The signature collector accused of turning in forged voter signatures on petitions for Republican U.S. Senate candidate Jon Keyser is free from jail.
Maureen Moss was released on a personal recognizance bond Thursday, after making her first court appearance since being arrested on Wednesday afternoon.
If Moss fails to appear at her next hearing on Monday morning, a warrant will be issued for her arrest and she will be held on a $10,000 bond.
Denver7 political reporter Marshall Zelinger was in the courtroom for the hearing. When Moss was brought in to the holding area, she asked a sheriff's deputy multiple times to have him removed. Zelinger was allowed to stay in the room.
Including the first 10 forged signatures Denver7 uncovered, investigators with the District Attorney's Offices in Denver, Arapahoe and Jefferson Counties have 34 voters who have confirmed they did not sign their names and addresses on the petitions turned in by Moss.
They have identified 17 voters with forged signatures in Denver, 10 in Jefferson County and seven in Arapahoe County. The Denver District Attorney's Office is the lead investigating agency.
Denver7's reporting is referenced multiple times as part of the supporting information used to obtain the arrest warrant.
On May 10, Denver7 broke the story that 10 voters confirmed with us that their names and signatures were forged on petitions for Keyser. Since then, Denver7 has confirmed a total of 13 forged signatures.
Seven additional voters signed affidavits saying their signatures were forged. Those affidavits were part of a lawsuit that wanted a judge to negate any votes cast for Keyser. That lawsuit was thrown out last week for being untimely.
-- Signatures raise questions --
According to the arrest warrant obtained by Denver7 on Tuesday, Black Diamond Outreach, the company that employed Moss, had concerns with two of the signatures she had collected about halfway through the signature collection process. They questioned her about those signatures on two occasions, but she denied any wrongdoing.
One of the notaries for Black Diamond Outreach "noticed something 'fishy' with the M's," according to the warrant.
The senior product manager, James Rankin, who trained Moss and other signature collectors, advised her field manager to talk with her about the concern.
"(Rankin) wasn't present for the conversation but he was told that she denied having any knowledge of any forged signatures," the warrant stated.
According to field manager Justin Card, "he informed her that he and others had spotted a pattern in the signatures she provided and he wanted to give her an 'opportunity to come clean.' He stated Ms. Moss was 'as cool as a cucumber,' and told him she didn't know what he was talking about. He then explained the legal ramifications to her, the company and the client if she submitted fraudulent signatures, but Ms. Moss continued to deny having any knowledge of forged signatures."
On May 23, Moss refused to answer Denver7's questions about how she turned in petitions with forged signatures on them.

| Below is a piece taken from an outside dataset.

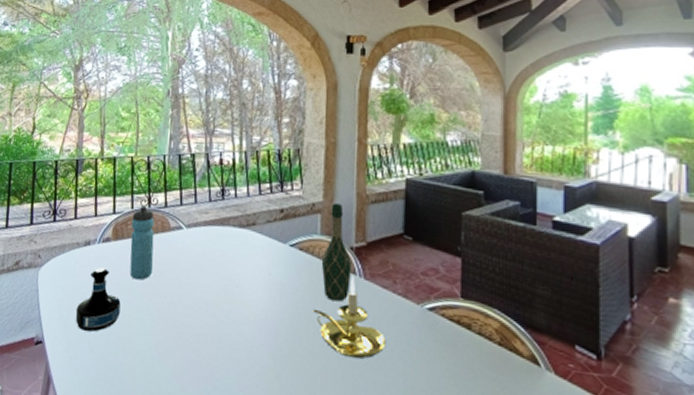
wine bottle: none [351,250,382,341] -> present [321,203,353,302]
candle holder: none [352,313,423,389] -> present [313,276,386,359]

The arrest warrant also reveals that Moss made $232 in bonuses. Black Diamond Outreach paid a bonus of $2 for every signature above and beyond 20 signatures collected in a day.
According to the Secretary of State's Office, Moss turned in 566 signatures, with 488 accepted as valid.
The warrant also describes how signatures would be collected. Moss was issued an iPad and was supposed to ask three questions to each voter:
- Will you please sign the petition?
- After hearing more, will you sign?
- Can Jon Keyser depend on your vote?
On seven of the signatures that voters say are forged, the majority of those fields were filled in, even though the voter says they never were contacted to sign the petition.
-- Moss's criminal history --
Moss' criminal history dates back to at least 1997.
Court documents from New York reveal that Moss was charged with forgery after using her 76-year-old grandmother's credit card without her knowledge. The warrant revealed that she charged $952 in video game purchases. She wrote in her statement that she then sold the merchandise to a drug dealer for $80.
Her grandmother also wrote in a statement that there was $755 in charges from a Kmart. In her own statement, Moss also wrote that she charged $1,300-$1,400 at a Walmart.
"I'm sorry for what I did and I know that was stupid. I did it to get money so that I could get my husband's car out of impound," Moss wrote in her statement.
She pleaded guilty to attempted forgery and was sentenced to five years probation.
In November of 2000, she was arrested and charged for selling cocaine to an undercover officer in Rochester, N.Y.
She pleaded guilty to the criminal sale of a controlled substance and was sentenced to three-to-six years of supervised parole.
In 2005, court records show that Moss was pleaded guilty to a charge of unlawful imprisonment and sentenced to nine months in custody.
The details of that incident are graphic and involved a woman trying to buy drugs from a man, who held her against her will. The victim said she was sexually assaulted and kept in an apartment with multiple people, including Moss.